By Joseph Boston
How is it that nations that show little regard for the Black lives in their own countries, with next to no coverage for missing black children, prisons packed to the rafters with Black bodies, Black children living significantly under the poverty line in comparison to their white counterparts, can be so invested in the lives of the 200 plus missing black girls on another continent?
I reflect back to James Baldwin:
"When an African is mistreated here, for example, he has recourse to his embassy. The American Negro who is, let us say, falsely arrested, will find it nearly impossible to bring his case to court. And this means that because he is a native of this country--"one of your niggers"--he has, effectively, no recourse and no place to go, either within the country or without. He is a pariah in his own country and a stranger in the world. This is what it means to have one's history and one's ties to one's ancestral homeland totally destroyed"
The contextualising of the Black African diaspora in America as "one of your niggers" and their lack of recourse in a hostile anti-Black society is important in our understanding of the national investment in bringing back the 200 plus young girls to their families in Nigeria. An honourable endeavour no doubt but one rife with hypocrisy considering the situated-ness of the African American.
The answer again lies in the "white saviour pathology" that permeates the American psyche and that of the other European countries and their colonised diaspora.

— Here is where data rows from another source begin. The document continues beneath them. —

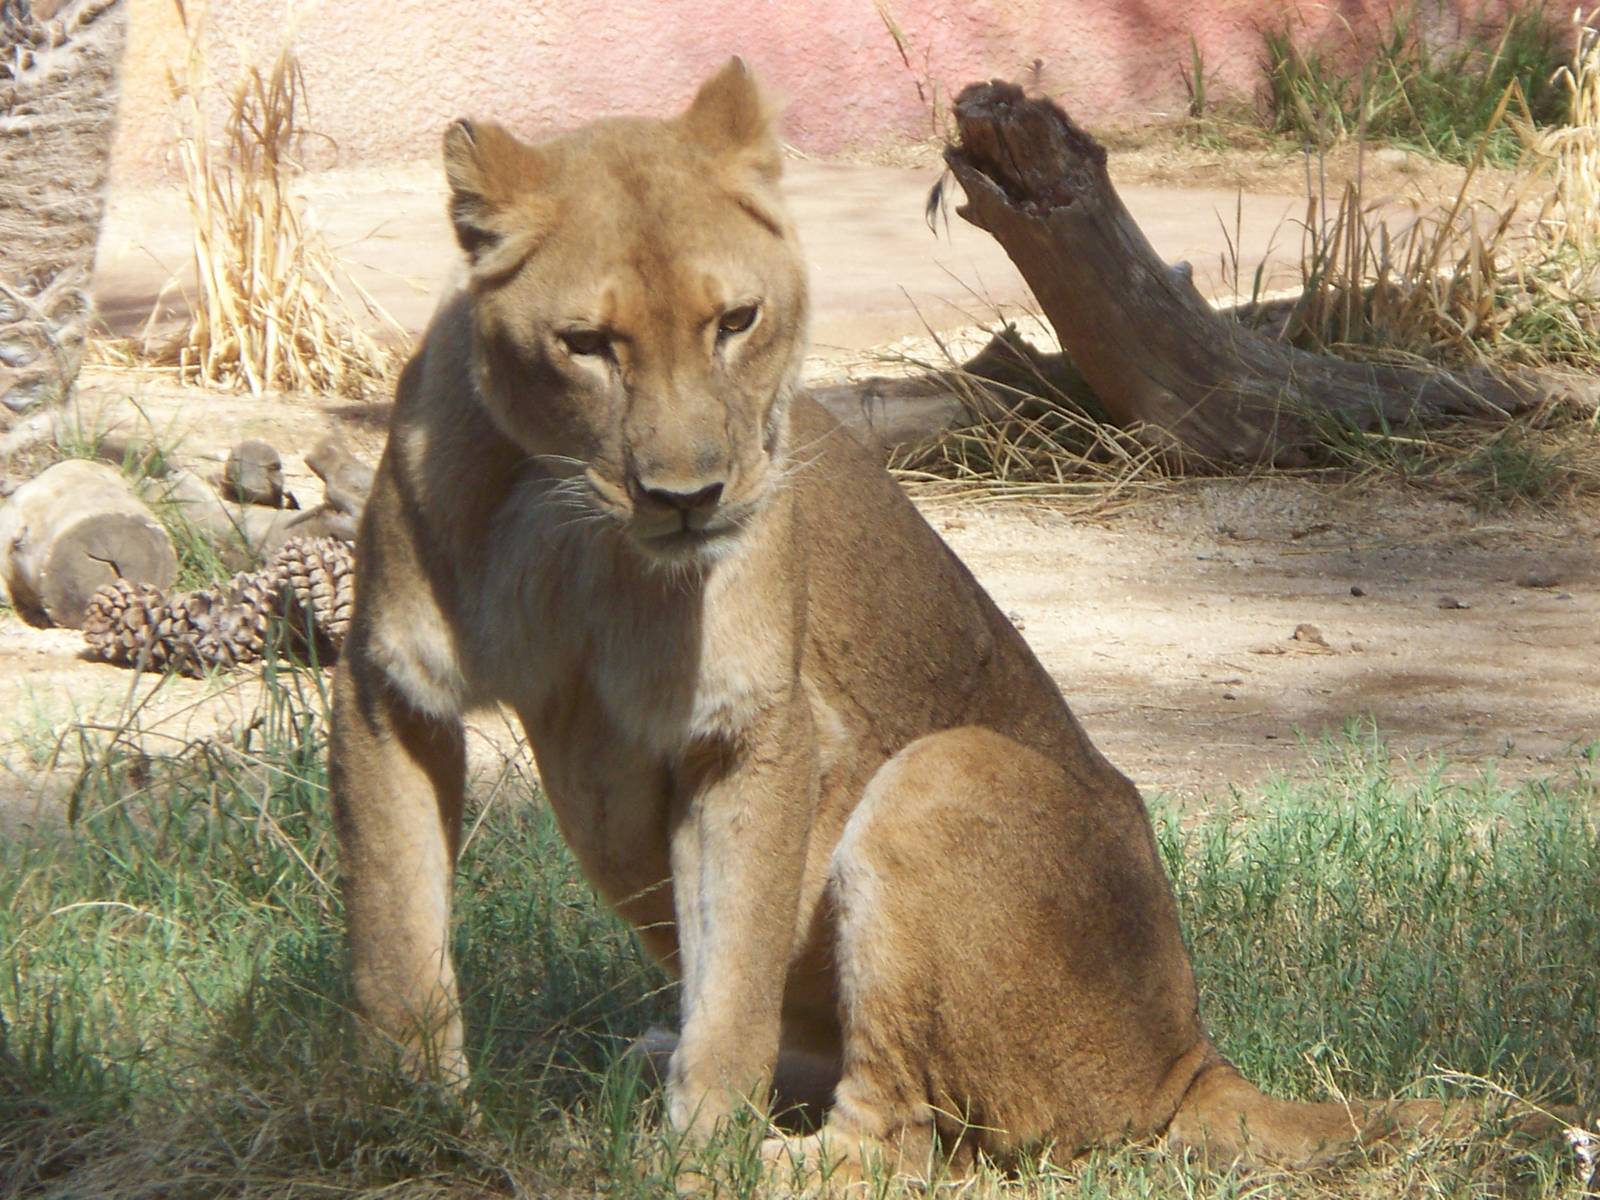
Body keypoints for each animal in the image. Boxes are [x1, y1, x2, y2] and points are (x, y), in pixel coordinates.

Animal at [329, 59, 1554, 1182]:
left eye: (736, 322)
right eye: (587, 344)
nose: (687, 497)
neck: (575, 530)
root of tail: (1189, 1055)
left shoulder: (754, 727)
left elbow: (733, 985)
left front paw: (695, 1153)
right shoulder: (393, 690)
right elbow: (395, 942)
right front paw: (409, 1128)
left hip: (944, 771)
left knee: (903, 1139)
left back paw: (738, 1152)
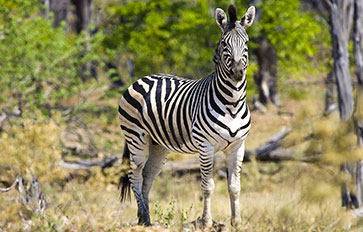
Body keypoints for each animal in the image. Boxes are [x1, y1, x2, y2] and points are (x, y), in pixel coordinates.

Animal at [118, 4, 255, 227]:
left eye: (246, 42)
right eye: (224, 43)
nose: (236, 72)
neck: (232, 104)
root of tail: (142, 78)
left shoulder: (238, 146)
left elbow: (235, 187)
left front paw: (236, 222)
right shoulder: (205, 146)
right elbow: (208, 186)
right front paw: (206, 221)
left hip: (159, 144)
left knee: (147, 176)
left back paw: (146, 218)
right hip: (135, 137)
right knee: (135, 175)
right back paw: (143, 217)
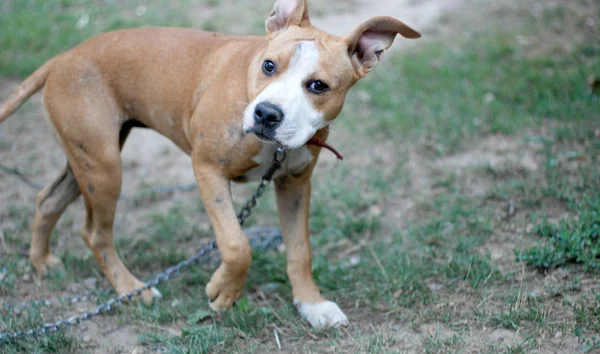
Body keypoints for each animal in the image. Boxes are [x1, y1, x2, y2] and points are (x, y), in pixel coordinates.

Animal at [0, 0, 420, 330]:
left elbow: (300, 250)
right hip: (104, 168)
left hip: (86, 160)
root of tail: (62, 57)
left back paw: (41, 262)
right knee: (95, 233)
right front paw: (225, 291)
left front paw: (312, 305)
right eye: (269, 66)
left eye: (318, 86)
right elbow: (237, 244)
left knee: (47, 200)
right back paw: (132, 290)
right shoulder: (207, 170)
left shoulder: (295, 184)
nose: (267, 114)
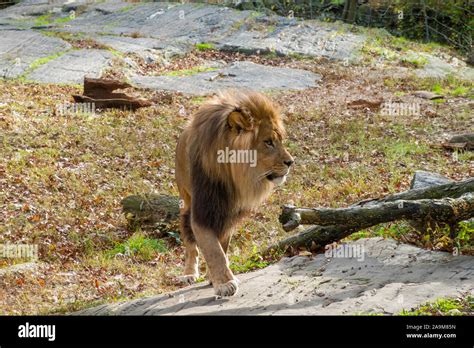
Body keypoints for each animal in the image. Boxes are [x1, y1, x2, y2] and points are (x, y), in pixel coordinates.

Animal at [175, 89, 292, 296]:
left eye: (279, 140)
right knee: (190, 244)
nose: (291, 162)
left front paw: (215, 277)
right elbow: (213, 249)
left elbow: (222, 246)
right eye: (268, 142)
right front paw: (225, 283)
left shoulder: (229, 213)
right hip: (185, 201)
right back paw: (189, 273)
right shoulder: (203, 210)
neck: (232, 177)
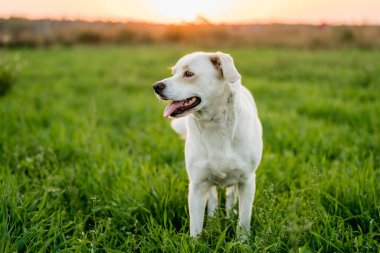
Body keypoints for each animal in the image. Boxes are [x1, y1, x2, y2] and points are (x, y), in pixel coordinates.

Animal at [153, 51, 262, 237]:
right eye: (173, 72)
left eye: (188, 74)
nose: (156, 86)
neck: (214, 125)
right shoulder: (197, 185)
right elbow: (195, 227)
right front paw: (197, 239)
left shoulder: (247, 181)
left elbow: (243, 221)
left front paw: (242, 240)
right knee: (212, 199)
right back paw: (213, 222)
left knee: (230, 195)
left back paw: (229, 215)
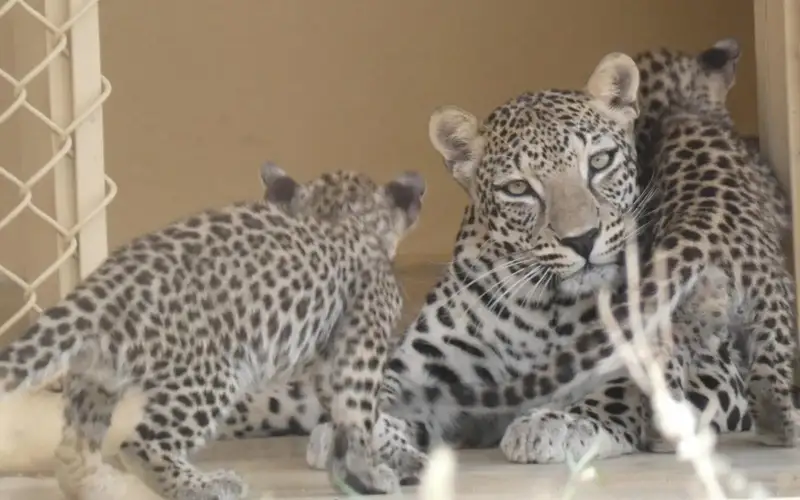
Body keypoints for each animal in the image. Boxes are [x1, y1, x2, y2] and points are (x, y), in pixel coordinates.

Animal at [0, 162, 426, 499]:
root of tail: (99, 292)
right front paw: (374, 472)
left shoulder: (329, 361)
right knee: (141, 445)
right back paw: (206, 485)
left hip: (96, 379)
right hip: (211, 375)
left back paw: (104, 487)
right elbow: (360, 414)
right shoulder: (362, 344)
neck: (341, 214)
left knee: (72, 453)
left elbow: (357, 416)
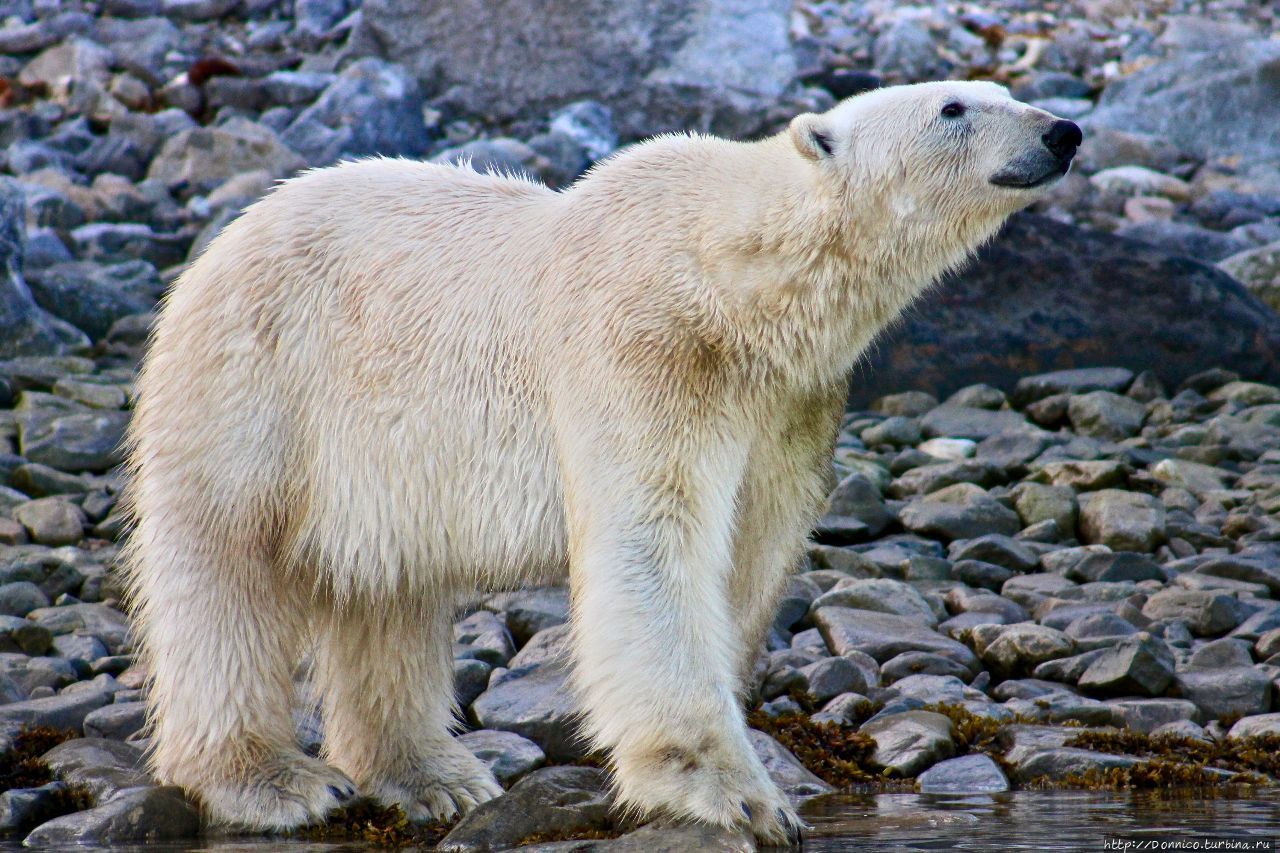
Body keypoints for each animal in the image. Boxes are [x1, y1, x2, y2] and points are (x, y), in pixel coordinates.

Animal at [122, 81, 1080, 845]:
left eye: (1004, 89)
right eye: (953, 107)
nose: (1063, 130)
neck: (732, 280)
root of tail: (221, 243)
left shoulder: (788, 398)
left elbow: (751, 552)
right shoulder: (644, 349)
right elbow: (651, 544)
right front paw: (733, 795)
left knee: (387, 588)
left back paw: (433, 776)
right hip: (262, 383)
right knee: (225, 564)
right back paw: (271, 780)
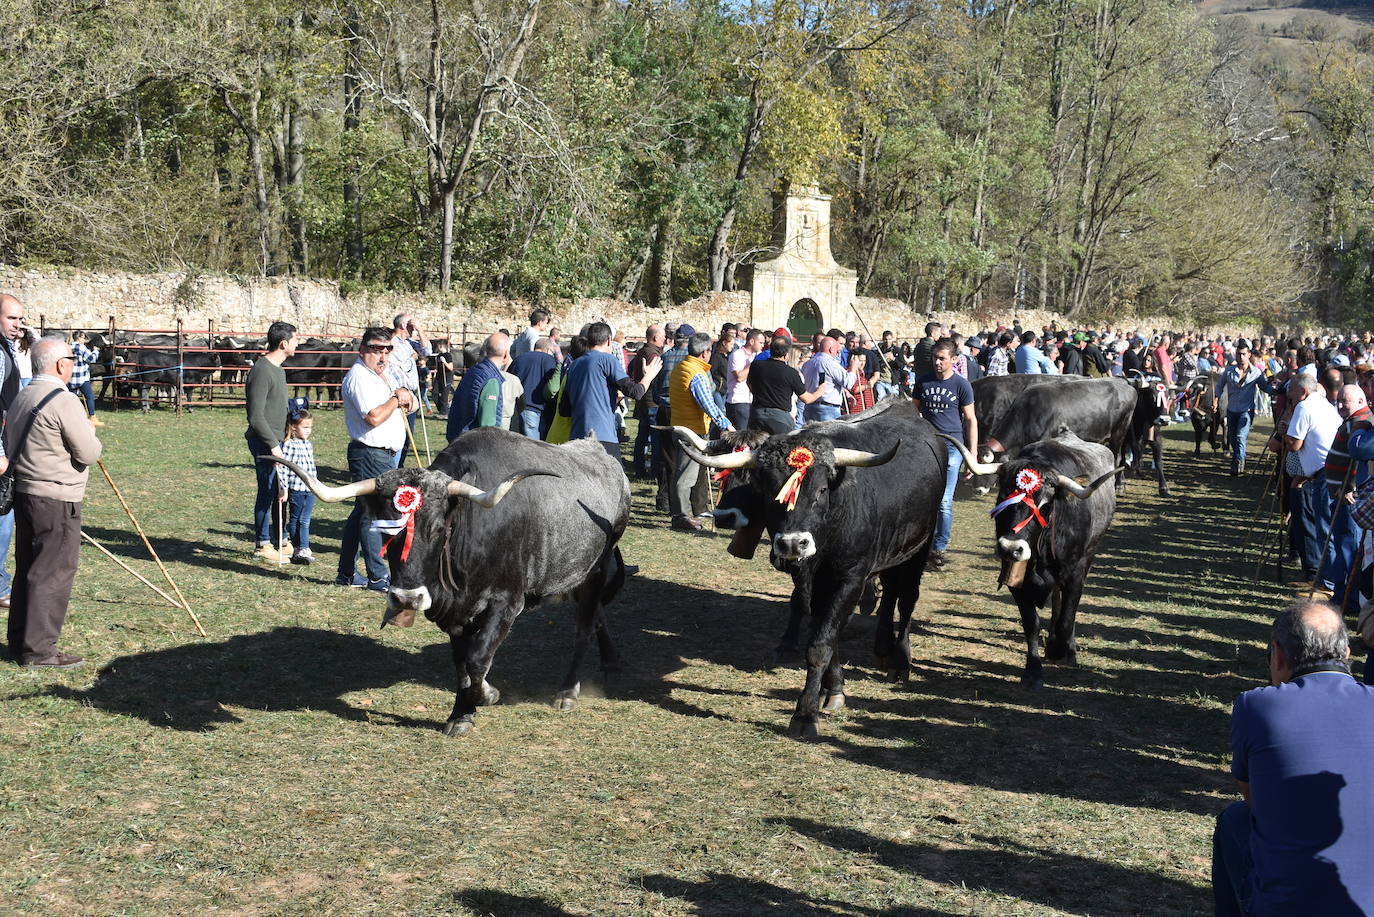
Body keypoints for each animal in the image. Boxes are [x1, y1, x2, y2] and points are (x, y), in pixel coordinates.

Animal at [266, 426, 629, 736]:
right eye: (386, 530)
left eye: (440, 530)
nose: (406, 599)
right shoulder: (455, 614)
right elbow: (461, 664)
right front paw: (462, 713)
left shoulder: (507, 602)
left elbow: (478, 658)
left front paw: (486, 695)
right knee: (596, 618)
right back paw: (610, 658)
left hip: (596, 571)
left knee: (584, 628)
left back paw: (568, 691)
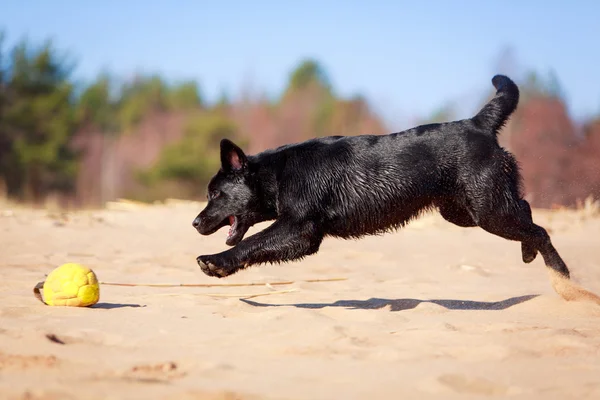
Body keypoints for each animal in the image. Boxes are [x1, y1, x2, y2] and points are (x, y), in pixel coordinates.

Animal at [192, 76, 572, 282]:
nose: (195, 223)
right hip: (466, 211)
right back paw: (531, 255)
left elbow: (251, 243)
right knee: (526, 210)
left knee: (538, 229)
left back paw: (561, 274)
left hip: (488, 210)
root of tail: (478, 123)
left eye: (215, 194)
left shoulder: (299, 228)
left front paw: (216, 262)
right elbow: (254, 244)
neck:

As long as America and its counterparts continue to operate under this most delusional of pathologies they must consistently cast their gaze to the East because it is there that it can fulfil the notions it believes about self, its ideals of freedom, equality, justice, democracy, superior morality, "civilisation" and it is by these virtues that it can position itself as saviour.
To cast that gaze inward would be to first acknowledge the negro as human, something that America and the West yet continue to struggle with contrary to contemporary discourse. More importantly such a gaze inward at its prisons, its "ghettos",its failed schools, would be akin to looking in the mirror and taking full account of self. In doing so America would have to reckon with all its faux aforementioned ideals as they collapse on the body of the colonised African, the Native.
It is there that it loses its moral authority, all sense of superiority & would instead have to reckon with its own inhumanity, savagery and brutality.
The negro, being many things to America, is by mere presence most troublesome as a symbolic representation of all that America is not, juxtaposed to all that it positions itself to be.